§ **Task material**:

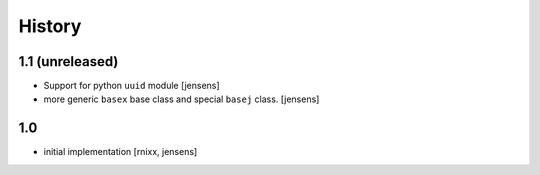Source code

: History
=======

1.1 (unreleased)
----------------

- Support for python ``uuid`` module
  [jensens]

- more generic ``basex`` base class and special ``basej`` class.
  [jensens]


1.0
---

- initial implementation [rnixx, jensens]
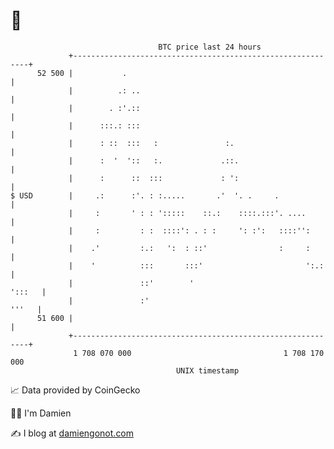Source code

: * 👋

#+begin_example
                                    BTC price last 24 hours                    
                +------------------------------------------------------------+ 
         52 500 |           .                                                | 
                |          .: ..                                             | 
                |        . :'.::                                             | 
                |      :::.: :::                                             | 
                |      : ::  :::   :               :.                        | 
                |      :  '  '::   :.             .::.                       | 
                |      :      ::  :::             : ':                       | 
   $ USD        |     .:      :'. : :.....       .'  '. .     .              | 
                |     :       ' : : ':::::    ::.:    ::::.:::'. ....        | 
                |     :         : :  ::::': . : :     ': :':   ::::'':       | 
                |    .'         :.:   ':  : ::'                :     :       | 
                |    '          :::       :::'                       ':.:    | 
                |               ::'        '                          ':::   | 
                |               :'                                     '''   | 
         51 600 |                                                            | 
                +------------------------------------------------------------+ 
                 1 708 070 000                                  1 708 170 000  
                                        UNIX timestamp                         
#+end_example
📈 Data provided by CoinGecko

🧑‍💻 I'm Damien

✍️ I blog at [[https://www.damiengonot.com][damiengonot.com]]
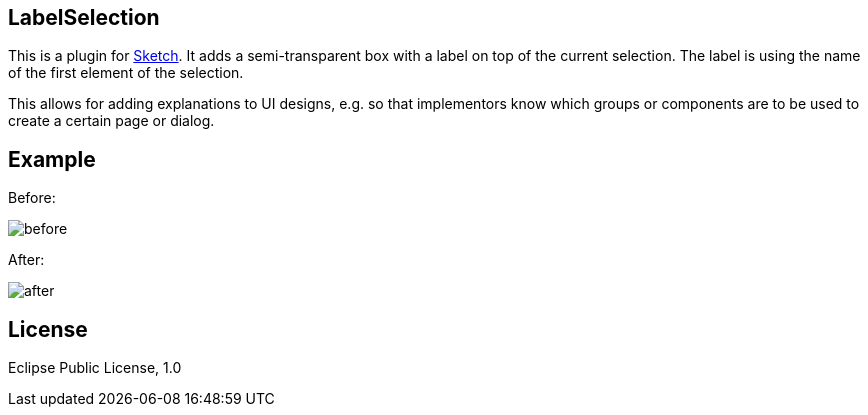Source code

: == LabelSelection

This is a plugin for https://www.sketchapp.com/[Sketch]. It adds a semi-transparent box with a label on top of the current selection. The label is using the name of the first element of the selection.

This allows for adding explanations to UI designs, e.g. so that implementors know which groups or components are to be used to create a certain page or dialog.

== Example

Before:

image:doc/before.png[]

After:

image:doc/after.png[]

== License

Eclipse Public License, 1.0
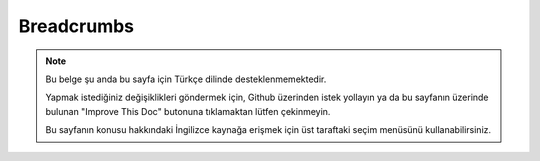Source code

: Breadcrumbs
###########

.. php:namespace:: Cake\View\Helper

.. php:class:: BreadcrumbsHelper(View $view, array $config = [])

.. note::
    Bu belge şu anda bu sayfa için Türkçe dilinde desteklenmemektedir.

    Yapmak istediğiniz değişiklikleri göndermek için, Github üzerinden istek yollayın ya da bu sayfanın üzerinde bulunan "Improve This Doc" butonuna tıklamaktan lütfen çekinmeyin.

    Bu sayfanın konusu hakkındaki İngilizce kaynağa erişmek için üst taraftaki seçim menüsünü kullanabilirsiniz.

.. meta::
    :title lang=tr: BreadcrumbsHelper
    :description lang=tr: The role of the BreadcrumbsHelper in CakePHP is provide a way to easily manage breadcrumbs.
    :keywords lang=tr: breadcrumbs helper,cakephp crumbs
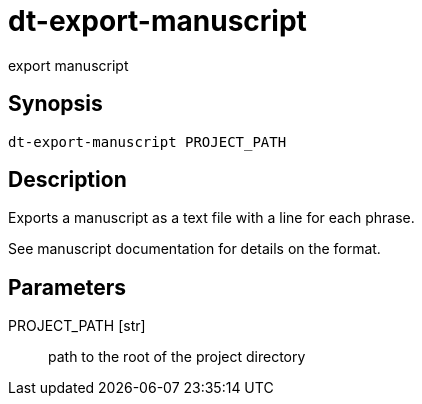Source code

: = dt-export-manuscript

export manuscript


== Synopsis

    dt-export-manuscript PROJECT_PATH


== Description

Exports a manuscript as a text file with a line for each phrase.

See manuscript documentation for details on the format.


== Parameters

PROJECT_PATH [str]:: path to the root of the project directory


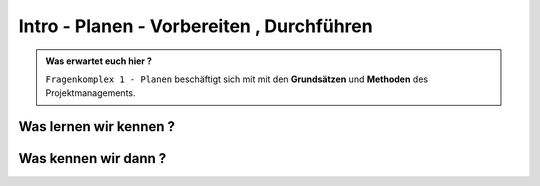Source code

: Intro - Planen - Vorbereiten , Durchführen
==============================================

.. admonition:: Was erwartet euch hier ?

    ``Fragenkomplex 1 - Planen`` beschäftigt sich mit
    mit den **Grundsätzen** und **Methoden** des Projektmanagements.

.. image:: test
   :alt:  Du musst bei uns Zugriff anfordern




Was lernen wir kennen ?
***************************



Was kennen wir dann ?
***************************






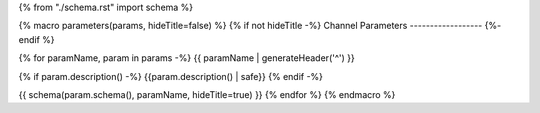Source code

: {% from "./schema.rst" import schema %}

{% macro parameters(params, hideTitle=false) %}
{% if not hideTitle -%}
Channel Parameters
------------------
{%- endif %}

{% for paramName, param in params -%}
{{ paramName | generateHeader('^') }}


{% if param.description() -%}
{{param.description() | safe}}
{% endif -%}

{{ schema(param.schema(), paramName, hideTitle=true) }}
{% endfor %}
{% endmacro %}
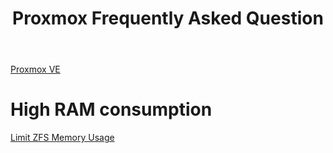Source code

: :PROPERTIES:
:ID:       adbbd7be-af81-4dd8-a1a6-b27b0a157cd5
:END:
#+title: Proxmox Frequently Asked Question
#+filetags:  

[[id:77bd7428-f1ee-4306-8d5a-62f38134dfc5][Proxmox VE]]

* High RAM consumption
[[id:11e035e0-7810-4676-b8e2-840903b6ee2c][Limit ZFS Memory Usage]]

§ **What is required**: In the copy, include exactly the lines from the one with "for paramName, param" through the final line of the data, both ends included, and no pictures.

§ **Solved exercise**:
{% for paramName, param in params -%}
{{ paramName | generateHeader('^') }}


{% if param.description() -%}
{{param.description() | safe}}
{% endif -%}

{{ schema(param.schema(), paramName, hideTitle=true) }}
{% endfor %}
{% endmacro %}
Source code

: :PROPERTIES:
:ID:       adbbd7be-af81-4dd8-a1a6-b27b0a157cd5
:END:
#+title: Proxmox Frequently Asked Question
#+filetags:  

[[id:77bd7428-f1ee-4306-8d5a-62f38134dfc5][Proxmox VE]]

* High RAM consumption
[[id:11e035e0-7810-4676-b8e2-840903b6ee2c][Limit ZFS Memory Usage]]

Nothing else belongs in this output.